しかしながら,前記認定のとおり,少なくともバンダイビジュアル株式会社及び東映ビデオ株式会社がビデオの背景音楽につき複製許諾料を支払っている事実があることに照らすと,右主張及び記載を直ちに信用することはできず,支払わない例があることまでは認められても,支払わないのが慣行であるとまでは認めることができない。
―以下、略
(4) 以上述べたところによれば,結局のところ,補助参加人が,被控訴人に対し,本件支払金以外の対価を支払うことなく本件楽曲を複製することを許諾した,と積極的に認めることはできないのである。
3 付言するに,本件紛争の根本の原因は,補助参加人と被控訴人との間で複製許諾に関する明確な意思表示ないし合意がされなかったことに求められる。補助参加人が,作曲の依頼を受けるに当たって,被控訴人に対し,自分が控訴人の会員であること,被控訴人は控訴人に対して複製許諾料を支払う必要があることを明示していれば,このような紛争は避けられたということができ,その意味では,補助参加人にも本件紛争を発生させたことについての責任の一端はあるというべきである。特に,本件楽曲は,ビデオ製作用のものとして,多数複製されることが当初から予定されていたものであることを考えると,なおさらである。

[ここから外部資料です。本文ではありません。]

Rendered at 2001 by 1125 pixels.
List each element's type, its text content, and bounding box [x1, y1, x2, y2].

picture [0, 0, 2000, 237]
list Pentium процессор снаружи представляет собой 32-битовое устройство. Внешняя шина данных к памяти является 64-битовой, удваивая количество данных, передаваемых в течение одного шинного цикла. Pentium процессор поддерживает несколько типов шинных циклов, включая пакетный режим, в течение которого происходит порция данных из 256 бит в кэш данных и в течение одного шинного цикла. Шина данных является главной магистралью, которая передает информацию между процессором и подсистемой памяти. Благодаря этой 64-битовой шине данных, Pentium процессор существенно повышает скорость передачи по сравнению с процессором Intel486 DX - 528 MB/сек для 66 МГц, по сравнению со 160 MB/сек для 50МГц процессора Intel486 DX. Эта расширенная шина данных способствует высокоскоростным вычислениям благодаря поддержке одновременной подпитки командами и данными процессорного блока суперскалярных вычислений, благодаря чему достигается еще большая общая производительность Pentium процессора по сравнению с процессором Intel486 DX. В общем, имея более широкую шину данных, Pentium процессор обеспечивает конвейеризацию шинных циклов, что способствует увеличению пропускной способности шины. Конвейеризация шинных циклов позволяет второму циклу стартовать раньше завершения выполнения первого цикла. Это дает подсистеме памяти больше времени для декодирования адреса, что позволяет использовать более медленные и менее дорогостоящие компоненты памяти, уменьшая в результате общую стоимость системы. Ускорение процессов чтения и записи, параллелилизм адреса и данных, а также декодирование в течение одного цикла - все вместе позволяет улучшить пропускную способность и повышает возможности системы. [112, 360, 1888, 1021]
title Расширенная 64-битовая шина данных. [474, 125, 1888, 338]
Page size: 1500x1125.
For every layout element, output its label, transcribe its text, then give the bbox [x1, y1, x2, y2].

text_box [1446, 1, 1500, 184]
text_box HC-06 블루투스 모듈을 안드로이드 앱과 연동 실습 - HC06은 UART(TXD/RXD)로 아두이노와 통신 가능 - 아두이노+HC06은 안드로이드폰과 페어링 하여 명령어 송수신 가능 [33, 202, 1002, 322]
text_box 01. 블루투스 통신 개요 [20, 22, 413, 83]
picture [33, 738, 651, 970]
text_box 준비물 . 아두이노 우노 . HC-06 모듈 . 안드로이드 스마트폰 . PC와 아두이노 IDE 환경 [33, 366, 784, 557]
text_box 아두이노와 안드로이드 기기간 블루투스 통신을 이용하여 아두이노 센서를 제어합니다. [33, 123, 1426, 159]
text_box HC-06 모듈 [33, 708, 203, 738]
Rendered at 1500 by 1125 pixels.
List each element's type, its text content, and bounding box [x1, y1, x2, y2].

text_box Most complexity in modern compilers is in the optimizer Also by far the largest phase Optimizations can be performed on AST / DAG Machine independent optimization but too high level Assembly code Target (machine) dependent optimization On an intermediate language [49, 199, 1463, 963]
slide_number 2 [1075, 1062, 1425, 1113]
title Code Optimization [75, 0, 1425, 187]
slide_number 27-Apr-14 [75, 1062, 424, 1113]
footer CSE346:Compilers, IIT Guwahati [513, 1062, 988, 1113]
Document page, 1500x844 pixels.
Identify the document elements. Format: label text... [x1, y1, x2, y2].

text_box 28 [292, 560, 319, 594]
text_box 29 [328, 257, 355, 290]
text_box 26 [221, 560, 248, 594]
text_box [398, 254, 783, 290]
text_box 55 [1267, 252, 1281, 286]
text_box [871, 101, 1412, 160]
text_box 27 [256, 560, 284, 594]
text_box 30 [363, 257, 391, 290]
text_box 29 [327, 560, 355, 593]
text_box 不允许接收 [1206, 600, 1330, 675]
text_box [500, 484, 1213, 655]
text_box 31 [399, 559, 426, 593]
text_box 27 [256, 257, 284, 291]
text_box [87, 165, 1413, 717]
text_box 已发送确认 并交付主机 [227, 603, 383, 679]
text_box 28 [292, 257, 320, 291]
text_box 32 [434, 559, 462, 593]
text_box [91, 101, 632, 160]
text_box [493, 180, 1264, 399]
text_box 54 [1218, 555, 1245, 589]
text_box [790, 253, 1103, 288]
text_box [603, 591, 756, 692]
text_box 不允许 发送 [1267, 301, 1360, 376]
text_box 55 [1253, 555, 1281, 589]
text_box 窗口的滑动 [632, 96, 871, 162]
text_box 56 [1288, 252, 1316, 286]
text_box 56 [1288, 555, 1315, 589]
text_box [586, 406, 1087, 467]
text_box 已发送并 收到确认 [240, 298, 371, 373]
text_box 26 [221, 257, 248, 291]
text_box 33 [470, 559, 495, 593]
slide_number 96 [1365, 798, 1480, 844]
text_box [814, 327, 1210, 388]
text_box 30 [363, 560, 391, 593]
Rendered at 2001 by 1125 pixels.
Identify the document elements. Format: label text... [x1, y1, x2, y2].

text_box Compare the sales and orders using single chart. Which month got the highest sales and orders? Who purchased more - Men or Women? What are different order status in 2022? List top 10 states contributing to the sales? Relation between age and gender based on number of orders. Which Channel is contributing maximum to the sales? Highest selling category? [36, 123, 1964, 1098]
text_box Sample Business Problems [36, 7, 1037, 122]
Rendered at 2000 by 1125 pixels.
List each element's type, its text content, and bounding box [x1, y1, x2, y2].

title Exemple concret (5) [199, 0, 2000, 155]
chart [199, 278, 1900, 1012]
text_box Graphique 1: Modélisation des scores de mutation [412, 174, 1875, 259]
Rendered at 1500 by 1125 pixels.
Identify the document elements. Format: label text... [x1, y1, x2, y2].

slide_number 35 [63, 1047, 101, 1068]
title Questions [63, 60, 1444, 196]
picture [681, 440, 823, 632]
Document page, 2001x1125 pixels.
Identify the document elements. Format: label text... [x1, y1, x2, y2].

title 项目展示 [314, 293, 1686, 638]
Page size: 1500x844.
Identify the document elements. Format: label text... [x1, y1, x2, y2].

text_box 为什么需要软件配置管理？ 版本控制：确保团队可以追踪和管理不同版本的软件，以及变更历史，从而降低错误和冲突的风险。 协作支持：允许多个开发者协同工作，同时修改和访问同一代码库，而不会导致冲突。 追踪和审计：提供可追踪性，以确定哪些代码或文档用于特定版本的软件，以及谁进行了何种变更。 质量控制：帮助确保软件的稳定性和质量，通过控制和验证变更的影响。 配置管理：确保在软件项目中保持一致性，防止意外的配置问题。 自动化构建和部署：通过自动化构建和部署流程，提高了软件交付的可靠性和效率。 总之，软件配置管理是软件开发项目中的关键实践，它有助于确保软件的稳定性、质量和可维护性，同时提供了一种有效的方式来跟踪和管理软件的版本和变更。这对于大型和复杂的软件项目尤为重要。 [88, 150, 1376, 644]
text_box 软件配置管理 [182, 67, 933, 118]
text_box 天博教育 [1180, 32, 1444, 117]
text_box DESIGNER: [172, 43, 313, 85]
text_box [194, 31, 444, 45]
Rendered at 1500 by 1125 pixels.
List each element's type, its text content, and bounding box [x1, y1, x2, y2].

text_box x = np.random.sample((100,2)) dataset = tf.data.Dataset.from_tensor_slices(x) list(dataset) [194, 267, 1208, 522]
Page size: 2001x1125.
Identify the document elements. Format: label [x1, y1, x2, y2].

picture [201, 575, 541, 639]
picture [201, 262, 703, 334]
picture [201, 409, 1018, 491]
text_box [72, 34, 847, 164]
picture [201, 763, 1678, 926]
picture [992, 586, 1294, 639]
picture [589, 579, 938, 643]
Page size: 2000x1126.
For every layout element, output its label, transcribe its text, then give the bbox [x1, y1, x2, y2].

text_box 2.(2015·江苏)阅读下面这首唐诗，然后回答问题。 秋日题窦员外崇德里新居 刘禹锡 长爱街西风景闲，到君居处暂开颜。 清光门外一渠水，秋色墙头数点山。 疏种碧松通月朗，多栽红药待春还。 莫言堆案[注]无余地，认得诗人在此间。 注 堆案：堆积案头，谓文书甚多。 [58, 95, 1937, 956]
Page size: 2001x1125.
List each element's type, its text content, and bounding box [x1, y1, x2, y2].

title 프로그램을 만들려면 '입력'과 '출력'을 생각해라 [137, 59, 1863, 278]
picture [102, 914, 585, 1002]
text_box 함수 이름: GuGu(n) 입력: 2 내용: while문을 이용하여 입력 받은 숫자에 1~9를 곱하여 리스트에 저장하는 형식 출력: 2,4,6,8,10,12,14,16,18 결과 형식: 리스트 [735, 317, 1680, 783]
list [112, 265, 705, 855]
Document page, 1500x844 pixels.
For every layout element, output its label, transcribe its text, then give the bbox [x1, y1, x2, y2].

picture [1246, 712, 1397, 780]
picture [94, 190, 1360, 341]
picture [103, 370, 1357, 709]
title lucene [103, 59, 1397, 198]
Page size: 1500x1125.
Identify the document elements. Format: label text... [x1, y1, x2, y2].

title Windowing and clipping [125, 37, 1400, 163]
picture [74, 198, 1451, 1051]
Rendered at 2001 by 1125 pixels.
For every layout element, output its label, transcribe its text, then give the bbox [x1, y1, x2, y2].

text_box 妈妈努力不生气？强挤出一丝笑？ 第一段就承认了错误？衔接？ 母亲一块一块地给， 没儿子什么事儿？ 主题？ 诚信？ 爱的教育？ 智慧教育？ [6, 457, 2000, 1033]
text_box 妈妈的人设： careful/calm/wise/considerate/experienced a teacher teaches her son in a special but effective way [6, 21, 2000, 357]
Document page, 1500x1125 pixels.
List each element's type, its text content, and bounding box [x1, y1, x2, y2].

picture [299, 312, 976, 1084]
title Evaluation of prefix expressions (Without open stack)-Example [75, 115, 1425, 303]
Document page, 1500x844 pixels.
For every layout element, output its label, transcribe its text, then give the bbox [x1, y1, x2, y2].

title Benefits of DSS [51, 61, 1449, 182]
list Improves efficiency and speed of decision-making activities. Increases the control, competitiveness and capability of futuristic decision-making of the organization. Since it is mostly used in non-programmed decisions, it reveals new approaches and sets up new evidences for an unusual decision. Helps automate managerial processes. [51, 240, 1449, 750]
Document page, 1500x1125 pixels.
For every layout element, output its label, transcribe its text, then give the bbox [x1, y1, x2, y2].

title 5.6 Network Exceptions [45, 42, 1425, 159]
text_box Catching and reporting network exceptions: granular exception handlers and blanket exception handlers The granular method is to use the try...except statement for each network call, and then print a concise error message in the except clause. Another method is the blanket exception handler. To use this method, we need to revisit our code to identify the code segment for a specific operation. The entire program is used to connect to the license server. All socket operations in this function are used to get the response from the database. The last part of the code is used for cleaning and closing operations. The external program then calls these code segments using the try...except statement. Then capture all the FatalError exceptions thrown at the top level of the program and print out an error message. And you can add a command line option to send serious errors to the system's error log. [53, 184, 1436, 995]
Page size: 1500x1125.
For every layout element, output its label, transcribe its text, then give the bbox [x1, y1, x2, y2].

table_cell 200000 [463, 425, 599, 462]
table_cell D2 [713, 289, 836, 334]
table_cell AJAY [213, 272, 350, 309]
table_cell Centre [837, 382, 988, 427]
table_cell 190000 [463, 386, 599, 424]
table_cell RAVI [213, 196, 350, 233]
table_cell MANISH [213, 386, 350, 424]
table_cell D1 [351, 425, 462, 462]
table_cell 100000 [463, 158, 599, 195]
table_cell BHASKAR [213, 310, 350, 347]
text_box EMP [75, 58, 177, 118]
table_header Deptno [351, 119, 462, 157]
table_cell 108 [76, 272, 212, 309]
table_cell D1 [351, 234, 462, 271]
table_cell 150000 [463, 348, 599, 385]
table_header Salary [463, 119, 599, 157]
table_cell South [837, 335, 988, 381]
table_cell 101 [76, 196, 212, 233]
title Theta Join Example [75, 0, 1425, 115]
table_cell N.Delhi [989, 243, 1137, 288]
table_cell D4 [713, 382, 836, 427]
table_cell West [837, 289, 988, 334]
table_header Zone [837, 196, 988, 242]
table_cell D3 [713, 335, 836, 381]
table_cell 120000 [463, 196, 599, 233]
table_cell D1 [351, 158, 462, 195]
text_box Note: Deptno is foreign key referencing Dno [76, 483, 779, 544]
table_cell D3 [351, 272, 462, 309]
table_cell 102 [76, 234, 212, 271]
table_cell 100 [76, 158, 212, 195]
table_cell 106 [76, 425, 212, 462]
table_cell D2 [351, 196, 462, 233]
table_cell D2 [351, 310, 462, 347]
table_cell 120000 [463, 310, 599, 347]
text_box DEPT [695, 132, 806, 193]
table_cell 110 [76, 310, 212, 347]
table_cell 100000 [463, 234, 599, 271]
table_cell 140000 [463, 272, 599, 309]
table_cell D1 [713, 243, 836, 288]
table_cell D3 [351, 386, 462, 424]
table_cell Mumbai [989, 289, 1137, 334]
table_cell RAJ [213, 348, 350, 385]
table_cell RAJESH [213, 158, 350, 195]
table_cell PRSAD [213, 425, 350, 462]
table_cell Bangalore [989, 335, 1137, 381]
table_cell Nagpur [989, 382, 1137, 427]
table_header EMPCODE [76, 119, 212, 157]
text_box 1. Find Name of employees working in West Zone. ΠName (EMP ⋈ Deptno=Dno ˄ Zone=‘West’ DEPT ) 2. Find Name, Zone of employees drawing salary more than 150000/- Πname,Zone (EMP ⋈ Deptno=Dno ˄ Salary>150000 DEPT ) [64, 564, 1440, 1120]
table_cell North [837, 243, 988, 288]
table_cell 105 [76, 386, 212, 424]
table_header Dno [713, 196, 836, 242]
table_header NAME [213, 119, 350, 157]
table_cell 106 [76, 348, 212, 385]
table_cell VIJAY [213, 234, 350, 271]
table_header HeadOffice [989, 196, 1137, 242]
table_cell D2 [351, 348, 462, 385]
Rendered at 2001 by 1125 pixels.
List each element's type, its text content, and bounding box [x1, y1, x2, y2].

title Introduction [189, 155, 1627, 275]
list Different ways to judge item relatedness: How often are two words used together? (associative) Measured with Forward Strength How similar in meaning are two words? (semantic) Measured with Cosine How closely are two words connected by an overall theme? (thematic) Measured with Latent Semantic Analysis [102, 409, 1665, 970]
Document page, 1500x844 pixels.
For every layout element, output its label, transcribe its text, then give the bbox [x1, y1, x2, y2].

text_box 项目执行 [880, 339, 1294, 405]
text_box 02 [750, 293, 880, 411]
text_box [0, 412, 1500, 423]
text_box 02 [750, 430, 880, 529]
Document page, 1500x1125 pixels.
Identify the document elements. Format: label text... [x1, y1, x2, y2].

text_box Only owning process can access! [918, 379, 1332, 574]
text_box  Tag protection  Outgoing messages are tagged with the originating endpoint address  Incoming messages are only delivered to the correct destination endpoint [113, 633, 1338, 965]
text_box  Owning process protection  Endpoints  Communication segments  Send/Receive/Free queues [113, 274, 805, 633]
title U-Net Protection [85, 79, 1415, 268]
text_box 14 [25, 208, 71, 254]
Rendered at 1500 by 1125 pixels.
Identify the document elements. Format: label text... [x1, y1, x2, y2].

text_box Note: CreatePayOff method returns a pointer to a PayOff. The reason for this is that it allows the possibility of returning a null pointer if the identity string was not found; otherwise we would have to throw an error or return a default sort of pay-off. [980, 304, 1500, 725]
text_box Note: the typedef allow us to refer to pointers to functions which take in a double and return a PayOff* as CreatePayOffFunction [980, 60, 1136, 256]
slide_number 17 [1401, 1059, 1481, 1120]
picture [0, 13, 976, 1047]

しかしながら,同じことは,被控訴人についてもいえることである。
甲第14号証,原審における被告(被控訴人)代表者尋問の結果及び弁論の全趣旨によれば,被控訴人は控訴人の存在を以前からよく知っていたこと,被控訴人と控訴人の間で,過去にもビデオの背景音楽の複製許諾料の支払をめぐって紛争があったことが認められるから,被控訴人において,このような不利益を避けるため,作曲の依頼に当たり,補助参加人に対し,控訴人との契約の有無や複製許諾の意思の有無を明らかにする等の紛争防止の措置をとることは十分に可能であったということができる。特に,被控訴人と補助参加人との力関係において被控訴人の方が優位にあること(被控訴人の自認するところである。)を考慮に入れると,このことはより一層強くいうことができる。したがって,上記の結論を,被控訴人にとって酷なものとすることはできない。
4 以上によれば,被控訴人が本件楽曲の複製許諾を得ていたとは認められず,被控訴人は,本件信託契約に基づく,補助参加人から控訴人への本件著作権の移転についての著作権登録原簿への登録の欠缺を主張する正当な利益を有する第三者には当たらないものというべきである。そうすると,被控訴人は,本件楽曲につき,控訴人の複製許諾を得るべきであったのに,少なくとも過失により許諾を得ないまま複製行為をしたことになり,控訴人に対し,著作権侵害の不法行為に基づく損害賠償の責任を負う。